BEGIN DATA TO EXAMINE

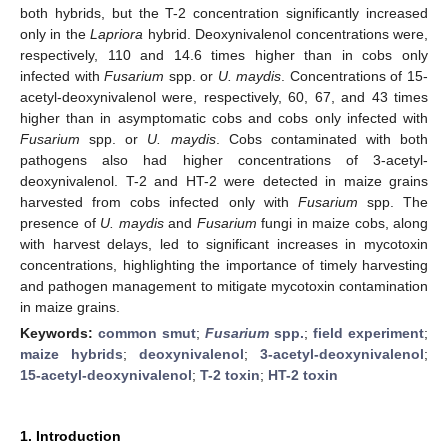
both hybrids, but the T-2 concentration significantly increased
only in the
Lapriora
hybrid. Deoxynivalenol concentrations were,
respectively, 110 and 14.6 times higher than in cobs only
infected with
Fusarium
spp. or
U. maydis
. Concentrations of 15-
acetyl-deoxynivalenol were, respectively, 60, 67, and 43 times
higher than in asymptomatic cobs and cobs only infected with
Fusarium
spp. or
U. maydis
. Cobs contaminated with both
pathogens also had higher concentrations of 3-acetyl-
deoxynivalenol. T-2 and HT-2 were detected in maize grains
harvested from cobs infected only with
Fusarium
spp. The
presence of
U. maydis
and
Fusarium
fungi in maize cobs, along
with harvest delays, led to significant increases in mycotoxin
concentrations, highlighting the importance of timely harvesting
and pathogen management to mitigate mycotoxin contamination
in maize grains.
Keywords:
common smut
;
Fusarium
spp.
;
field experiment
;
maize hybrids
;
deoxynivalenol
;
3-acetyl-deoxynivalenol
;
15-acetyl-deoxynivalenol
;
T-2 toxin
;
HT-2 toxin
1. Introduction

END DATA TO EXAMINE

> [TASK ITEM]: Every line of the data above that includes "hybrids" should be listed.

> [SOLUTION]:
both hybrids, but the T-2 concentration significantly increased
maize hybrids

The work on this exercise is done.